Take a moment. Take a deep breath and imagine our life, our very existence, without our eyes- our portal to the incredulous world we live in. There are around 39 million of our kind who experience for their whole life what we only TRIED to imagine for a moment. Care to envisage our lives without an arm or a leg? There are a multitude more of amputees in this colossal world. Let’s go all the way- how would our lives be like if we were completely paralysed?
Victims of these disabilities are psychologically scarred, with almost nil hope of reaching the stars they once dreamed of dominating. Every minute ounce of potential is erased and forgotten while confidence flies out of the window. Depression often accompanies those who face these emotions on a regular basis, quite naturally, while tempestuous behavior is also observed.
What if we could fix this? Most of us would already be aware of prosthetic limbs, but it serves no other purpose other than enshrouding the truth. Every person has the right to see, walk and dance. It simply cannot be a ‘fantasy’ for anyone to regain their sense of touch or sight, yes?

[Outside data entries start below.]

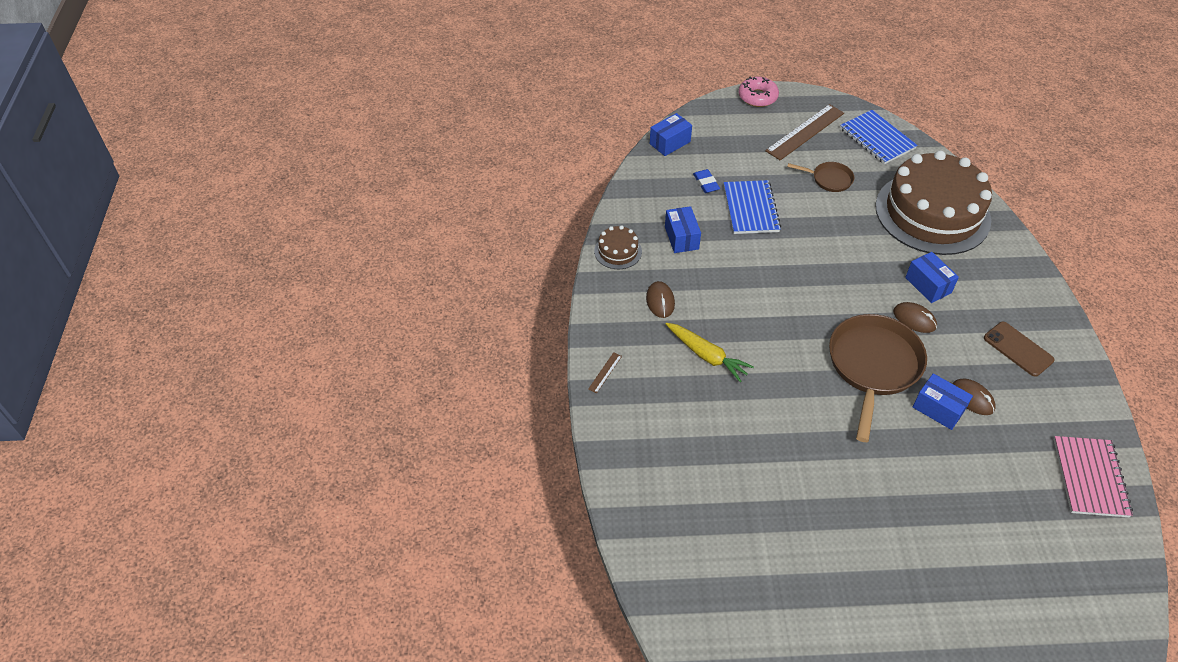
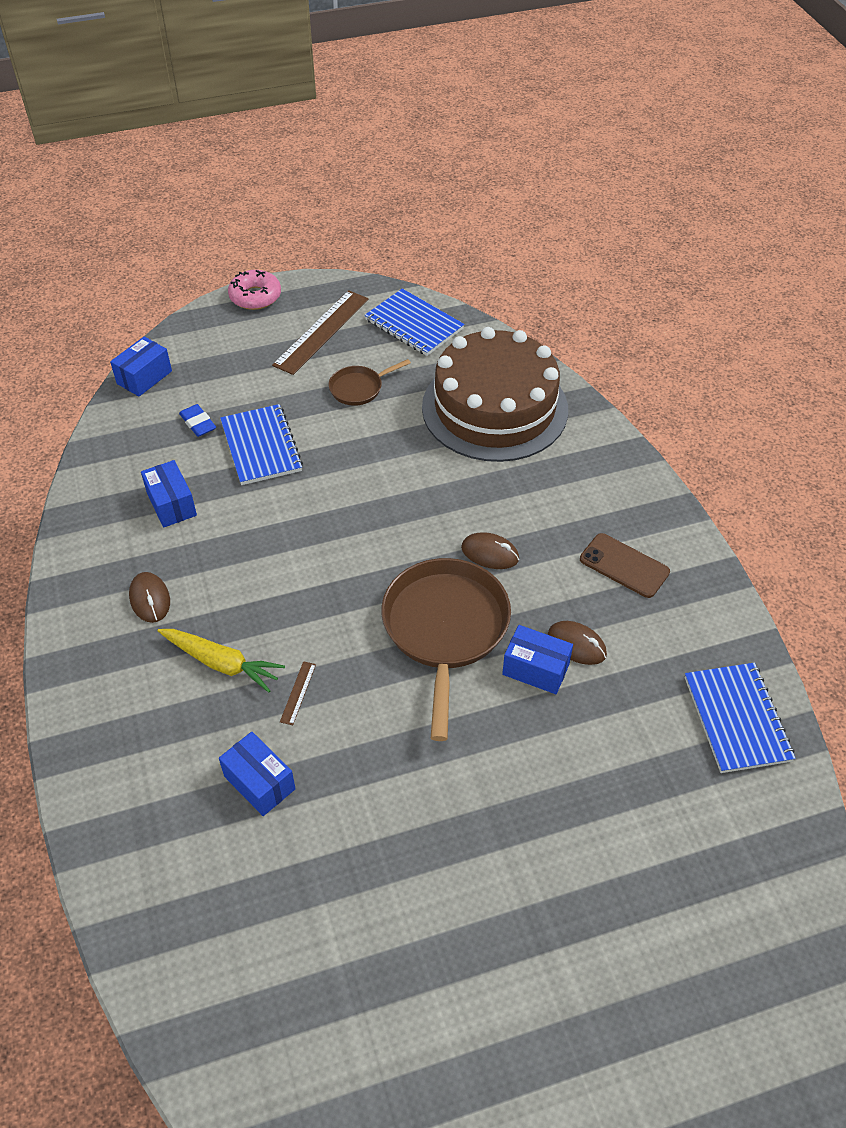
camera: 15 degrees left, 0 degrees up
brown ruler [588,352,622,393] -> brown ruler moved to [280,661,316,725]
brown cake [594,225,642,269] -> none
brown pan [787,162,854,192] -> brown pan turned 150 degrees clockwise [329,359,411,406]
blue box [905,252,959,303] -> blue box moved to [219,732,296,816]
pink notebook [1054,436,1133,517] -> blue notebook [685,663,796,773]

The era of bionics is dawning upon us, and it is worth cherishing and celebrating. Having acquired means of emulating neural processes has empowered us to play with biology and technology. A bionic eye has a retinal implant which receives transmissions from an external camera (usually on a pair of glasses) which transforms the data fed in into nerve impulses, therefore stimulating the dormant optic nerve. It’s a simple idea, but the inordinate amount of potential unleashed along with contentment- marvelous indeed.
Bionic limbs needs extensive study. It delves into the attachment of these limbs using synthetic skins to eliminate pain and to replicate our biological limbs down to the copious, profuse details. The discovery of a material that is flexible naturally and rigid when a small voltage is passed through it is embedded into the synthetic skin and it has aided this. An individual needs to just desire the act of moving their foot up or take a step forward, and a micro-processor would be programmed to do the needful.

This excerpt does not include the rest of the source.